In mid-October scientists from ANSTO’s Human Heath and the University of Sydney Imaging Physics Laboratory visited the University of California Davis laboratories to meet with team of researchers from the total-body PET Explorer Consortium.
The first prototype currently being built is a revolutionary total-body PET scanner with have over 560,000 detector elements and the capacity view all organs of the body simultaneously.
The scanner will provide a 40-fold increase in effective signal over current technology to both improve image quality and reduce radiation exposure to patients. Conventional PET scanners can only image a small segment of the body at a time.
The Australian teams were awarded a grant under the University of Sydney-UC Davis Priority Partnership collaboration scheme in March 2017 to contribute to the development of the scanner.

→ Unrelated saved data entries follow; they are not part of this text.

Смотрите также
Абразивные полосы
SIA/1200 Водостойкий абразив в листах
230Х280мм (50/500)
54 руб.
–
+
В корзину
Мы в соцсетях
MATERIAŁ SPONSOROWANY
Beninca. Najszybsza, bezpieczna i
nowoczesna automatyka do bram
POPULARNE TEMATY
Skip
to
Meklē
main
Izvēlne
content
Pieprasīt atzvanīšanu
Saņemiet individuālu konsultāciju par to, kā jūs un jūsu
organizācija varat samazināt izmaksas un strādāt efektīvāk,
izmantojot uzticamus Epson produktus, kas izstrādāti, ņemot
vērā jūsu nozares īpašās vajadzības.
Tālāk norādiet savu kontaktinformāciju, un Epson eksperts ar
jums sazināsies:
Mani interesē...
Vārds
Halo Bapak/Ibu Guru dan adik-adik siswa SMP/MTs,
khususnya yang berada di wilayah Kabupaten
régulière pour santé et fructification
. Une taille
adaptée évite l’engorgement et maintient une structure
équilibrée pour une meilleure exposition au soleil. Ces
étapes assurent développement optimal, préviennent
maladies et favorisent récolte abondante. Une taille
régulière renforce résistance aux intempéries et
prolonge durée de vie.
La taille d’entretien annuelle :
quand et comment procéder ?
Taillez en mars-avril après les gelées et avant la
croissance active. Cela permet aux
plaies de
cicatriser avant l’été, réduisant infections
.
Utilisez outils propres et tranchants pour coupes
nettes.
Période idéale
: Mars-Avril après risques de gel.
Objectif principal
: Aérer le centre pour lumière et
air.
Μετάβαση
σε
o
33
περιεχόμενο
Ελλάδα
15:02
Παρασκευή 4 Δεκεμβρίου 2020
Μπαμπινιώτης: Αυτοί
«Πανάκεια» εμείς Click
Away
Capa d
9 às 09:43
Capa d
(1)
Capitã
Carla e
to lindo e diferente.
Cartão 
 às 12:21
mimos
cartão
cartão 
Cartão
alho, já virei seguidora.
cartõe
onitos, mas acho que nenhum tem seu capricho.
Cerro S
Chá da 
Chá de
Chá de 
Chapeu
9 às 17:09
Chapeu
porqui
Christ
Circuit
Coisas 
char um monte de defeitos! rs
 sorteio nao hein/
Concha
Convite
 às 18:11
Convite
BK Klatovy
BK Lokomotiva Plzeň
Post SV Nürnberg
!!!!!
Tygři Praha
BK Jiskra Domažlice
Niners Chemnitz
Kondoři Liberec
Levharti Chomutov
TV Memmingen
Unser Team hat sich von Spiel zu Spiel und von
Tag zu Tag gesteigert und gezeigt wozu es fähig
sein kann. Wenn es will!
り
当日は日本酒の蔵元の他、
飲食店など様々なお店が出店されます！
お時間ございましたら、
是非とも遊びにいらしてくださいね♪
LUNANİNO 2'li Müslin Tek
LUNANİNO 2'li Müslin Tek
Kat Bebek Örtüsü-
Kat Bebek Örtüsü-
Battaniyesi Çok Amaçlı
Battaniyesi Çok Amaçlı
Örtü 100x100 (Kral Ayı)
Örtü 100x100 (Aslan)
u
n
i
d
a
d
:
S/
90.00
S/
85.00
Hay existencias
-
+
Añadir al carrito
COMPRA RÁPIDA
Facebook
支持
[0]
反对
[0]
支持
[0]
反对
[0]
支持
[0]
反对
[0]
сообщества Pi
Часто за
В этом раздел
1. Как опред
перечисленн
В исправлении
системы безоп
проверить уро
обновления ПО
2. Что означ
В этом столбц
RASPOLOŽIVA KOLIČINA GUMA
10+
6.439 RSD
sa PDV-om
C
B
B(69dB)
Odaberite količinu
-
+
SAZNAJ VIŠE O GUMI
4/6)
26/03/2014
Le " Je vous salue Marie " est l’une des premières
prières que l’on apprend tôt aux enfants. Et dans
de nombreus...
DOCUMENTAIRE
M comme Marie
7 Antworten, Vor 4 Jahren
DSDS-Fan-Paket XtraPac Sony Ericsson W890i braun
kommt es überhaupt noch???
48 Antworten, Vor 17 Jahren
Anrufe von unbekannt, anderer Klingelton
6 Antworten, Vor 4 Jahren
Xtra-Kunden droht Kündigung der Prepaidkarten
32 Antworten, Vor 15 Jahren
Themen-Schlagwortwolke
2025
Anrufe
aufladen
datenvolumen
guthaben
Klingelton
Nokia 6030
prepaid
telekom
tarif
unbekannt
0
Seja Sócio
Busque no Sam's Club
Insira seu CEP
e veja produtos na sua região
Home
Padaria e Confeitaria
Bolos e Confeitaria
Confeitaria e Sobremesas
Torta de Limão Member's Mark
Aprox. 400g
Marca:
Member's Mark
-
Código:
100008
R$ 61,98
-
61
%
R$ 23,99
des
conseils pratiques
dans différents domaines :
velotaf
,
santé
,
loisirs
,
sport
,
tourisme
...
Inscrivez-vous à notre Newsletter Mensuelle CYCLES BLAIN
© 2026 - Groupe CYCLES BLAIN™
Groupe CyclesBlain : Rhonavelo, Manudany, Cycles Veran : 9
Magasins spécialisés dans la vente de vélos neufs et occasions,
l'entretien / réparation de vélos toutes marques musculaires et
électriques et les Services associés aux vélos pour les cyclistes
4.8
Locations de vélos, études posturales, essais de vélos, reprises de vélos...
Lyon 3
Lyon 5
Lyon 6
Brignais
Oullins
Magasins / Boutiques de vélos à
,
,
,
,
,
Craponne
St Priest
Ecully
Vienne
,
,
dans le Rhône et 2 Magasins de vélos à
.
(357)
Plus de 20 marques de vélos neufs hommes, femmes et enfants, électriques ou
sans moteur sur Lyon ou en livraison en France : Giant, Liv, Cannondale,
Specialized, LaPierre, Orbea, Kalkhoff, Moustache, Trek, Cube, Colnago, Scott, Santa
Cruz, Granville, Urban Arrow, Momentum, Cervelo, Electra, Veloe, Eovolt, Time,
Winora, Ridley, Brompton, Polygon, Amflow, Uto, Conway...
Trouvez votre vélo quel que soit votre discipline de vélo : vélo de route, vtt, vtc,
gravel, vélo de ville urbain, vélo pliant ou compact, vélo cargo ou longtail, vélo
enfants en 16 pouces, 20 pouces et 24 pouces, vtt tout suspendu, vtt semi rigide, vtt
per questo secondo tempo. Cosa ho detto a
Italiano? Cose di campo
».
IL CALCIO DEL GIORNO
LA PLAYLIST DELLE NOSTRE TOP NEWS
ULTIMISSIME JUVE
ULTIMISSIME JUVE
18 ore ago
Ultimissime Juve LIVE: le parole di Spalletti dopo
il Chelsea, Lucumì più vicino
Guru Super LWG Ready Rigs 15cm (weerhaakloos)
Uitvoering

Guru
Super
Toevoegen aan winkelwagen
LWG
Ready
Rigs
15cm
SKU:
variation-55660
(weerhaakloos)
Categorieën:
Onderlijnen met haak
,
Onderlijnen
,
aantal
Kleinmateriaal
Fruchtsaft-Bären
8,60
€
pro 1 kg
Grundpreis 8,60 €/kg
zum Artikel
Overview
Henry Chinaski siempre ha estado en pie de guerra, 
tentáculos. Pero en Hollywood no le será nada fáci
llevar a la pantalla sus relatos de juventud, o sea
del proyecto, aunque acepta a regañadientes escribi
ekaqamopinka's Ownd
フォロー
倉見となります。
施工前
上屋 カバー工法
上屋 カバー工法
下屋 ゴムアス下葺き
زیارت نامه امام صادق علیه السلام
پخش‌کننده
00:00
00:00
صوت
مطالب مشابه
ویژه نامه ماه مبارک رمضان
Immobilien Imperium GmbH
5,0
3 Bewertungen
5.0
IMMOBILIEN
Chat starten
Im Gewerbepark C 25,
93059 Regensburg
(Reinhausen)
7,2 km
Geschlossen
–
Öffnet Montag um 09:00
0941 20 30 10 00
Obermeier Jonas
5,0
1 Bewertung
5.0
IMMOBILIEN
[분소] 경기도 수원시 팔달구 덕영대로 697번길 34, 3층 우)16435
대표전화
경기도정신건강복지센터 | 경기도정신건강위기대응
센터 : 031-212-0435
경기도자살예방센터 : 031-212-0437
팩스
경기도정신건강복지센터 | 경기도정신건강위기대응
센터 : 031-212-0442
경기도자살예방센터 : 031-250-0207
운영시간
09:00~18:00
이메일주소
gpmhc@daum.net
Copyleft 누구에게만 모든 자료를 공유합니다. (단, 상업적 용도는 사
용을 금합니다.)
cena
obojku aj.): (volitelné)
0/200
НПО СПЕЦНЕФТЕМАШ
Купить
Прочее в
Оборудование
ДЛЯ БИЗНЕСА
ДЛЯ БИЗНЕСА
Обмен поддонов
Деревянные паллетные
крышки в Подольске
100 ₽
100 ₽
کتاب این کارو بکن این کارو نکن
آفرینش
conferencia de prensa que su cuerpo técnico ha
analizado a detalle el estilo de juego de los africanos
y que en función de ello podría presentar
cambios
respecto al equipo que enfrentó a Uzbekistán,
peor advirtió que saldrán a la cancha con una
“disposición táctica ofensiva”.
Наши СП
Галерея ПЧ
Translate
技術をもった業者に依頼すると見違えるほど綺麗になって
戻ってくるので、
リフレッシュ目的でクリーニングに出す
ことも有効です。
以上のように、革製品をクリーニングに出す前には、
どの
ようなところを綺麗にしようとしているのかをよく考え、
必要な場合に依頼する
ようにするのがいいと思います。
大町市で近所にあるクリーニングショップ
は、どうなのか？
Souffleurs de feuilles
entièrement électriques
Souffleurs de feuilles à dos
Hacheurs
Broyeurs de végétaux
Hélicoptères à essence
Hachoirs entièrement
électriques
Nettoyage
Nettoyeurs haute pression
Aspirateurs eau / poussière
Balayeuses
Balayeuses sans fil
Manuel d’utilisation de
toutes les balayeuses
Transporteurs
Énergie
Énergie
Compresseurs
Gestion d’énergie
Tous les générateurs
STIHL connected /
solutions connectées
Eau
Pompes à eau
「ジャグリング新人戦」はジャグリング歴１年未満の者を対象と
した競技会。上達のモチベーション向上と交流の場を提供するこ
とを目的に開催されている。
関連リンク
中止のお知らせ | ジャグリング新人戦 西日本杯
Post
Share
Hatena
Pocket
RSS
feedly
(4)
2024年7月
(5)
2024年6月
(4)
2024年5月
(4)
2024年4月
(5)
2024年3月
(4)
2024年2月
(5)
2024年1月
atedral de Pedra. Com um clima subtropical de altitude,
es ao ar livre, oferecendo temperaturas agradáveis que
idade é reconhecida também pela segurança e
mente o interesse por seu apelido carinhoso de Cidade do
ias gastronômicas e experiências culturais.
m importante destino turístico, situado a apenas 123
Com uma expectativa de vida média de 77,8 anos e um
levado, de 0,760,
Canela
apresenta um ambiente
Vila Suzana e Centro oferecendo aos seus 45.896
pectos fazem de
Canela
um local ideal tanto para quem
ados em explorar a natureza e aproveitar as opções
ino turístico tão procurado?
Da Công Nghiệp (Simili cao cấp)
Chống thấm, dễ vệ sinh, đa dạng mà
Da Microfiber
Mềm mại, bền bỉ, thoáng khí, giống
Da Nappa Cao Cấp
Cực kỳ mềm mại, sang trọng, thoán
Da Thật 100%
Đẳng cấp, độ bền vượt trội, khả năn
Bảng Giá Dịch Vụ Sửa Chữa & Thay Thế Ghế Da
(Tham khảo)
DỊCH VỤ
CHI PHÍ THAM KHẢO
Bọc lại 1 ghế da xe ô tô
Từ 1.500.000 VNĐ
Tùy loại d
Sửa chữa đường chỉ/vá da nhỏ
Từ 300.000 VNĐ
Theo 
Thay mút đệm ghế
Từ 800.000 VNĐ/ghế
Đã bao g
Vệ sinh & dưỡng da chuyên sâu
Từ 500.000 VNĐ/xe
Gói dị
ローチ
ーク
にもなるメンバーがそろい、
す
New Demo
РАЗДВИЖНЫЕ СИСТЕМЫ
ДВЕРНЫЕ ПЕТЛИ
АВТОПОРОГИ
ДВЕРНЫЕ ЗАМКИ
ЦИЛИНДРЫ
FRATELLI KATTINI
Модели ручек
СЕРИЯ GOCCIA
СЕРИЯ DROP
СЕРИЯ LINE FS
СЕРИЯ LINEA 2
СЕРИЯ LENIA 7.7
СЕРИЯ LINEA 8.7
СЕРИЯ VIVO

“This is a very important project involving leaders in medical imaging that will dramatically improve our ability to improve cancer and other diseases diagnostic and open the use of PET to vulnerable populations such as paediatric patients,” said Leader of Human Health at ANSTO, Prof Marie Claude Gregoire.
The visit was the first collaborative workshop to discuss methodology and computational imaging in support of the EXPLORER project.
A series of technical presentations at UC Davis covered latest technology developments, the challenges associated with tracking and correcting for subject motion during imaging and methods for reconstructing the massive EXPLORER datasets.
The program included a methodology to ensure the resulting images are quantitatively correct, and to model time-series of imaging data for the extraction of specific parameters related to the transport of radiotracers, metabolism and binding.
Prof Gregoire, who is an expert in molecular imaging using nuclear techniques, delivered an invited talk on future strategies for kinetic modelling to extract biological parameters.
More than thirty participants joined the workshop held at UC Davis. It was webcast to a further 20 participants located in three different countries.